La diferencia más importante entre gripe y resfriado está en la intensidad y la velocidad de instauración de los síntomas:

Inicio de los síntomas

  • Resfriado: Los síntomas aparecen de forma gradual, generalmente en 1-3 días. El paciente nota un empeoramiento progresivo.
  • Gripe: El inicio es brusco y repentino. El paciente puede identificar con precisión el momento en que empezó a sentirse mal (por ejemplo, «me encontraba bien por la mañana y a mediodía ya estaba en cama»).

Fiebre

  • Resfriado: La fiebre es infrecuente en adultos. Si aparece, suele ser febrícula (37,2-38 °C) y de corta duración.
  • Gripe: La fiebre es un síntoma cardinal, habitualmente alta (38,5-40 °C), de inicio brusco y que puede durar entre 3 y 5 días. En niños, la fiebre puede ser aún más elevada.

Dolor muscular y articular

  • Resfriado: Leve o ausente. Puede haber una ligera sensación de malestar general.
  • Gripe: Las mialgias (dolores musculares) y las artralgias (dolores articulares) son intensos y generalizados, acompañados de una sensación de agotamiento profundo. El paciente refiere dolor «hasta en los huesos».

Síntomas nasales

  • Resfriado: Congestión nasal, rinorrea (secreción nasal) abundante y estornudos son los síntomas predominantes. La secreción es inicialmente acuosa y transparente, volviéndose más espesa y amarillenta-verdosa tras 3-4 días (esto no indica necesariamente sobreinfección bacteriana, sino la respuesta inmunitaria normal).
  • Gripe: La congestión nasal puede estar presente pero no suele ser el síntoma predominante. Los estornudos son menos frecuentes que en el resfriado.

Tos

  • Resfriado: Tos leve a moderada, generalmente productiva (con mucosidad), más molesta en los primeros días.
  • Gripe: Tos seca, persistente e irritativa que puede ser intensa y prolongarse durante 2-3 semanas, incluso después de que el resto de los síntomas hayan mejorado.

Dolor de garganta

  • Resfriado: Frecuente, suele ser uno de los primeros síntomas en aparecer y generalmente mejora en 2-3 días.
  • Gripe: Puede estar presente pero es menos prominente que otros síntomas como la fiebre y los dolores musculares.

Dolor de cabeza

  • Resfriado: Leve, generalmente relacionado con la congestión sinusal.
  • Gripe: Intenso, a menudo frontal o retroocular (detrás de los ojos), asociado a la fiebre.

Fatiga y malestar general

  • Resfriado: Leve. El paciente puede continuar con sus actividades habituales, aunque con molestias.
  • Gripe: Intensa. La fatiga puede ser tan profunda que obligue a guardar cama durante varios días. La debilidad y la sensación de agotamiento pueden persistir 2-3 semanas después del cuadro agudo.

Duración y evolución

  • Resfriado: Los síntomas alcanzan su máximo entre el día 2 y el 4, y la mayoría se resuelven en 7-10 días. La tos puede prolongarse algo más.
  • Gripe: La fase aguda (fiebre, dolores, malestar) dura entre 5 y 7 días, pero la tos y la fatiga residual pueden persistir 2-3 semanas. La recuperación completa puede llevar hasta un mes en personas debilitadas.

Complicaciones

Complicaciones del resfriado

El resfriado rara vez causa complicaciones graves. Las más frecuentes son la sinusitis bacteriana (sobreinfección de los senos paranasales) y la otitis media aguda (especialmente en niños pequeños). En personas con asma o EPOC, un resfriado puede desencadenar una exacerbación bronquial.
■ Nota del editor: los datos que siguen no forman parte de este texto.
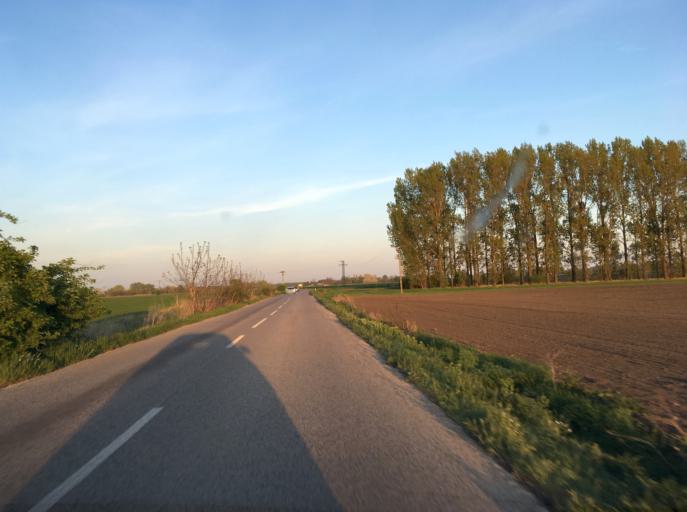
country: SK
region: Nitriansky
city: Kolarovo
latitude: 47.9016
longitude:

Complicaciones de la gripe

La gripe puede causar complicaciones serias e incluso mortales, especialmente en grupos de riesgo:

  • Neumonía: Viral (por el propio virus Influenza) o bacteriana (sobreinfección por neumococo o estafilococo). Es la complicación más grave y la principal causa de mortalidad por gripe.
  • Miocarditis: Inflamación del músculo cardíaco.
  • Encefalitis: Afectación del sistema nervioso central, rara pero grave.
  • Descompensación de enfermedades crónicas: Diabetes, EPOC, insuficiencia cardíaca, insuficiencia renal.
  • Síndrome de Reye: Complicación rara pero potencialmente mortal en niños que toman aspirina durante un cuadro gripal. Por ello, la aspirina está contraindicada en menores de 16 años con fiebre.
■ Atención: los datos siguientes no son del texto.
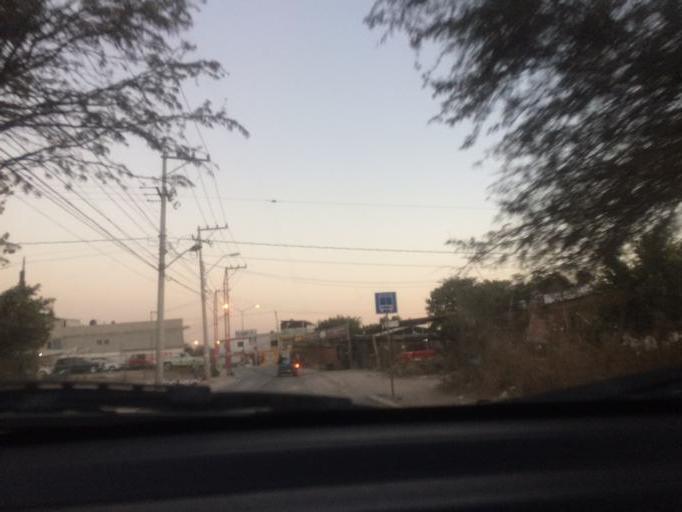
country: MX
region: Guanajuato
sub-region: Leon
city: Fraccionamiento Paraiso Real
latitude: 21.1189
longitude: -101.5890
Los grupos de mayor riesgo de complicaciones graves por gripe incluyen: personas mayores de 65 años, niños menores de 5 años, embarazadas, personas con enfermedades crónicas y pacientes inmunodeprimidos.

Tratamiento

Resfriado

No existe un tratamiento curativo para el resfriado. El manejo es sintomático:

  • Analgésicos y antipiréticos (paracetamol, ibuprofeno) para el dolor y la febrícula.
  • Descongestionantes nasales (oximetazolina en spray) durante un máximo de 3-5 días para evitar el efecto rebote.
  • Lavados nasales con suero fisiológico para fluidificar la mucosidad.
  • Hidratación abundante y descanso.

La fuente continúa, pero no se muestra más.